Rede der Grünen zur Bundesratswahl

Anlässlich der heutigen Bundesrats-Ersatzwahl für die die zurücktretende Bundesrätin E. Widmer-Schlumpf hielt ich für die Grüne Fraktion die folgende Rede.

Wir Grünen haben den Respekt gegenüber den Grund- und Menschenrechten ins Zentrum unserer Überlegungen zu dieser Wahl gestellt. Grundrechte sind keine linke oder grüne Erfindung, nein, sie sind die Basis des modernen bürgerlichen Rechtsstaates, und die Teilung der Gewalten gehört zum Fundament unseres Staates. Bundesrätin Eveline Widmer-Schlumpf hat uns in ihrer eindrücklichen Rede nochmals daran erinnert.
In der Diskussion mit der Bevölkerung wurden wir immer wieder mit der Frage konfrontiert: Was sind denn das für abstrakte Prinzipien? Nein, es sind keine abstrakten Prinzipien, es sind zwei ganz konkrete Punkte.

Erstens geht es um den Schutz jedes Einzelnen von uns, von Ihnen, die Sie zuschauen, vor schrankenloser Staatsgewalt.
Zweitens geht es um den Schutz der Minderheiten vor einer schrankenlosen Diktatur der Mehrheit. Eine Diktatur der Mehrheit wäre zutiefst unschweizerisch. Der Respekt gegenüber den Minderheiten gehört zum Selbstverständnis unseres Landes.

Wir sind stolz auf dieses Land, wir sind stolz auf diesen demokratischen Rechtsstaat. Er steht eben auf zwei Beinen. Das eine Bein ist stark, und das ist gut so, es ist die direkte Demokratie. Das andere Bein ist die Rechtsstaatlichkeit, die Garantie der Grundrechte, und es muss ebenso stark sein und ebenso klar respektiert werden. Hat es nicht zwei starke Beine, so hinkt unser Land.
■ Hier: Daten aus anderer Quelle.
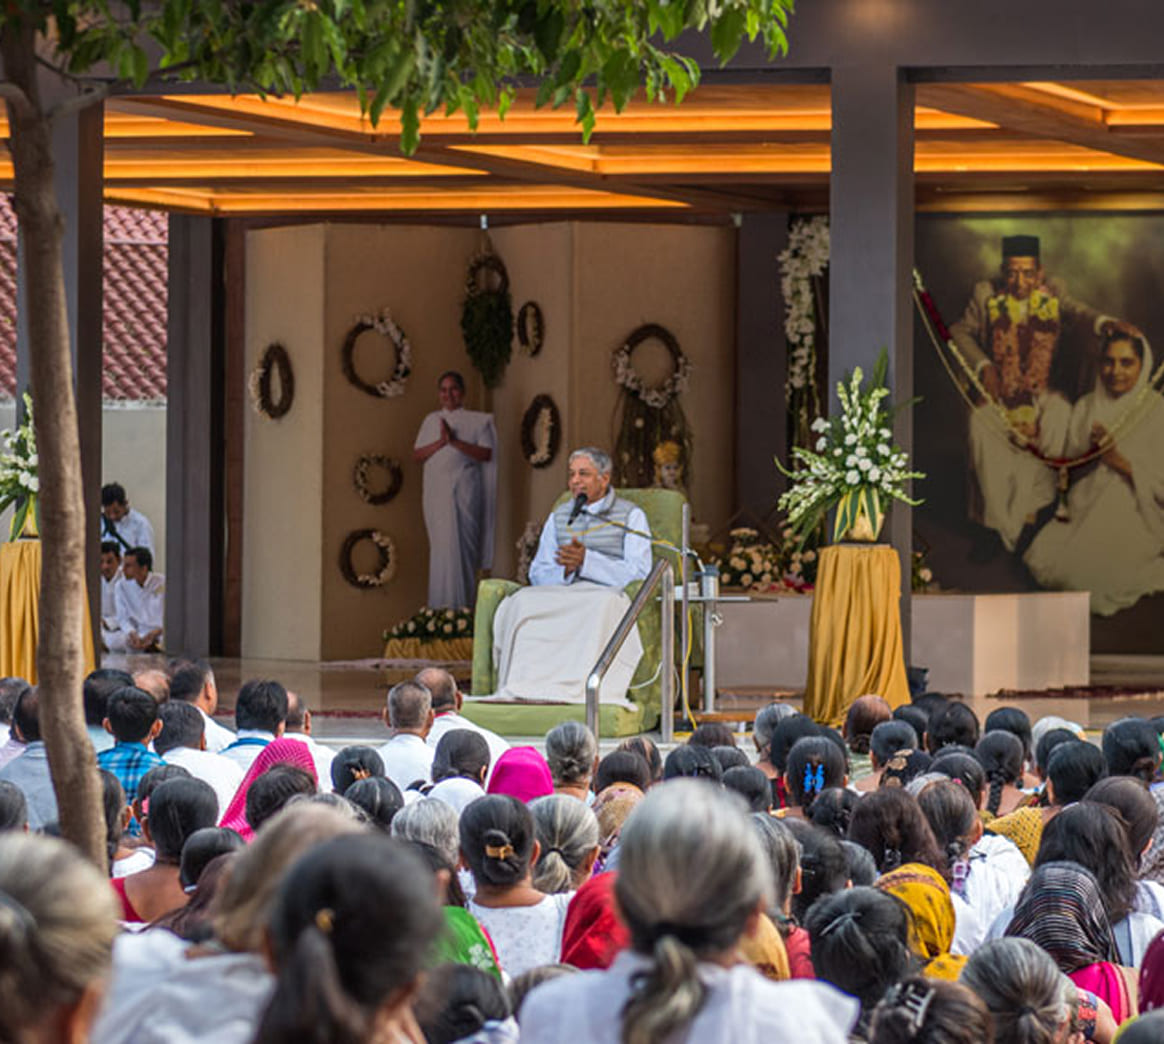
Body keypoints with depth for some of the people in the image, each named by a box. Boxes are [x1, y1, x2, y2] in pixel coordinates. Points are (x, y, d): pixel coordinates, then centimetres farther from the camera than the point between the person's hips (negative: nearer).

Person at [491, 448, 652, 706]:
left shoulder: (631, 516, 9)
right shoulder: (558, 517, 22)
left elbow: (639, 573, -4)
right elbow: (537, 574, 16)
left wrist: (587, 561, -14)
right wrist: (565, 570, -8)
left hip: (608, 592, -4)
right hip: (560, 594, 4)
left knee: (601, 607, -41)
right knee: (522, 601, -29)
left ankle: (576, 690, -48)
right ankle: (525, 687, -38)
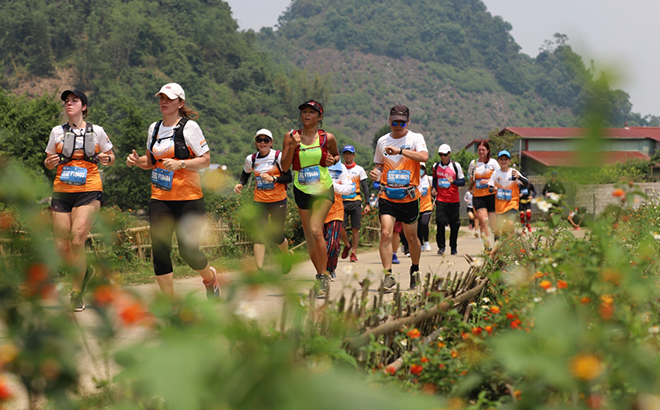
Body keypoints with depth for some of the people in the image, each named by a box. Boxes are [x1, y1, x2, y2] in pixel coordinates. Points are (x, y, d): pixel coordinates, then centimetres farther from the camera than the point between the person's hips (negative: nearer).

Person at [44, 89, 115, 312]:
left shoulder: (97, 131, 5)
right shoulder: (57, 132, 9)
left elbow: (110, 158, 16)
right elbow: (49, 162, 17)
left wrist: (106, 159, -8)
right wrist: (50, 162, -7)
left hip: (89, 191, -3)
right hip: (62, 192, 3)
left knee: (77, 240, -18)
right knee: (61, 246, -2)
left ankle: (77, 294, -5)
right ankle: (85, 271, 31)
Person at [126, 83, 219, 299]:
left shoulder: (189, 126, -6)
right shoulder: (154, 128, 12)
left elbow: (205, 160, -8)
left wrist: (180, 164, -22)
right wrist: (138, 161, 2)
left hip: (188, 198, -5)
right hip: (159, 199, 5)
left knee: (188, 251, -9)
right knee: (159, 249, -5)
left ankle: (210, 278, 26)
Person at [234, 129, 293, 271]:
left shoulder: (279, 156, -7)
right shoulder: (251, 159, 2)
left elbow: (288, 177, -7)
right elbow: (245, 174, 20)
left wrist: (273, 179, -23)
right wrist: (240, 184, 0)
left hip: (278, 201, -2)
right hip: (259, 201, 2)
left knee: (276, 235, 4)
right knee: (259, 234, -11)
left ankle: (287, 256, 36)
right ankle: (259, 269, -14)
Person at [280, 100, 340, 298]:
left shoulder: (327, 138, -3)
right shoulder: (291, 137, -1)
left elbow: (336, 155, 16)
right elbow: (284, 167, -5)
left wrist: (333, 160, -6)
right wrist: (293, 147, -18)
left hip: (323, 190, -3)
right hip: (302, 190, 3)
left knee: (316, 230, -20)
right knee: (309, 237, 8)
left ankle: (324, 277, -13)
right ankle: (321, 276, 23)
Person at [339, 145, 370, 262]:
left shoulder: (359, 169, 7)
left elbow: (365, 187, 7)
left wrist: (367, 204, 0)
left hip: (355, 201, 0)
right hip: (342, 201, 1)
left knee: (355, 229, -2)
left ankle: (353, 253, 7)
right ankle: (347, 245, 19)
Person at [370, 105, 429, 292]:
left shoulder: (415, 138, -3)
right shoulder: (382, 141, 9)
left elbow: (424, 157, -22)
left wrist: (400, 150, -31)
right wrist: (376, 173, -1)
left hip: (409, 197, -2)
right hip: (387, 196, 2)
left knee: (411, 237, 9)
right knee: (386, 233, -15)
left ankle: (415, 269, 35)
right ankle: (388, 277, -14)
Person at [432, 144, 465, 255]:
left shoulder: (456, 166, 0)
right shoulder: (436, 166, 9)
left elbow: (462, 181, 1)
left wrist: (453, 181, -17)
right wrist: (434, 188, 7)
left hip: (454, 200, -1)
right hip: (441, 199, 1)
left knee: (454, 224, 3)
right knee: (440, 222, -11)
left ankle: (454, 247, 16)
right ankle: (441, 246, -4)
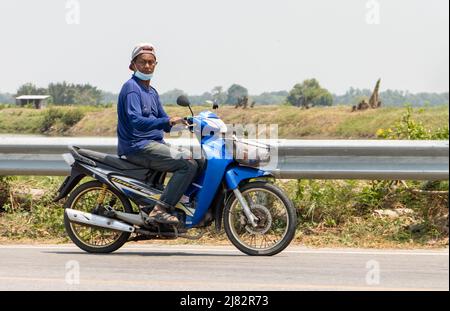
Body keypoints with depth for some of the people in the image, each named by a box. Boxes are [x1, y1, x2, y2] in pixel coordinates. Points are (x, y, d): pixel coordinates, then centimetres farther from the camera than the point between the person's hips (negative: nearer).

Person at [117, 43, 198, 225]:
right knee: (188, 165, -21)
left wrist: (185, 122, 2)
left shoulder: (152, 92, 20)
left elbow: (165, 123, 21)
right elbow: (136, 121, -25)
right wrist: (168, 121, -34)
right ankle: (159, 210, -24)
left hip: (155, 143, 10)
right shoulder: (132, 88, -11)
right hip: (137, 147, -10)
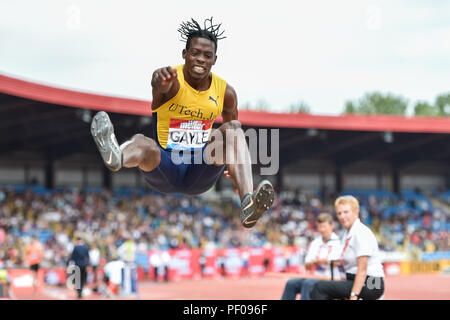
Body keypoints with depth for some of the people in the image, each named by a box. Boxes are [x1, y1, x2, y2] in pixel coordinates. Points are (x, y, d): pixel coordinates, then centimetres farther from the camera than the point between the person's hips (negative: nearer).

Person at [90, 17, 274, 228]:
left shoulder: (225, 92, 4)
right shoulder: (172, 80, -8)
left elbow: (235, 133, 21)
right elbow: (161, 84, -36)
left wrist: (237, 169, 5)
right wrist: (161, 79, -61)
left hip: (200, 170, 3)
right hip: (164, 169, -3)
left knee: (231, 129, -22)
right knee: (142, 144, -35)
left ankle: (248, 203, -46)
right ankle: (115, 157, -76)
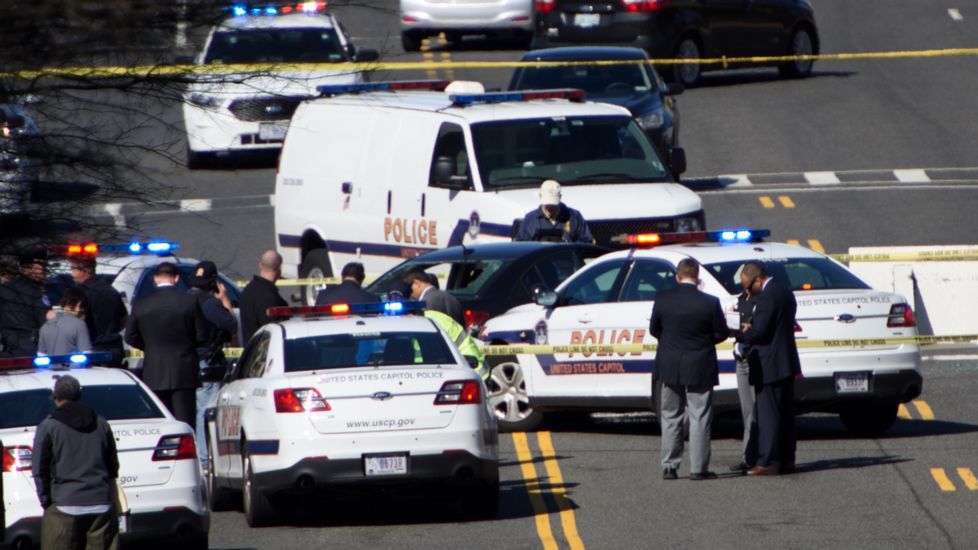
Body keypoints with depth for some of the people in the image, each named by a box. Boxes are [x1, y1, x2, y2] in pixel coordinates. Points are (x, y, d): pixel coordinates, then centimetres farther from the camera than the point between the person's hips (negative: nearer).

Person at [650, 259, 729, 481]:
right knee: (699, 419, 4)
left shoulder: (663, 299, -7)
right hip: (700, 369, -2)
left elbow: (654, 330, 3)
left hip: (670, 368, 2)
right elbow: (721, 333, -5)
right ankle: (698, 468, 2)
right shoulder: (709, 303, -14)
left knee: (670, 418, 13)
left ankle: (669, 467, 12)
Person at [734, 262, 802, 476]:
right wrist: (750, 331, 9)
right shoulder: (784, 292, 12)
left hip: (769, 367, -10)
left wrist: (741, 334, -3)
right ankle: (786, 460, 16)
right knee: (785, 415, 12)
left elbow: (759, 332, -22)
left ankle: (767, 463, -8)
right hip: (786, 363, 10)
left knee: (768, 416, -7)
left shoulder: (766, 297, -19)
Auf diesem Grundsatz soll der Wettbewerb stattfinden, der Wettbewerb der Meinungen von rechts bis links. Einer Partei aber, die nicht glasklar zu diesem Grundsatz steht, sondern mit Volksinitiativen selbst das Verhältnismässigkeitsprinzip unserer eigenen Verfassung als Grundsatz rechtsstaatlichen Handelns infrage stellt, können wir Grünen keine Regierungsverantwortung übertragen.

Weiter meinen wir auch, der Bundesrat soll die Stärken der politischen Haltungen in diesem Land widerspiegeln, eben diesen Wettbewerb der Meinungen. Darum haben wir auch die Mitte immer wieder aufgefordert, eine eigene Kandidatur zu präsentieren. Die Stärken der Rechten, der Mitte und der Linken als Resultat der Wahlen vom 18. Oktober wären mit einer Verteilung 3 zu 2 zu 2 angemessen abgebildet.

Zum Schluss: Es kann für uns Grüne nicht wirklich ernst gemeint sein, dass im Jahre 2015 die Frauen keine angemessene Vertretung in unserer Landesregierung mehr haben sollen.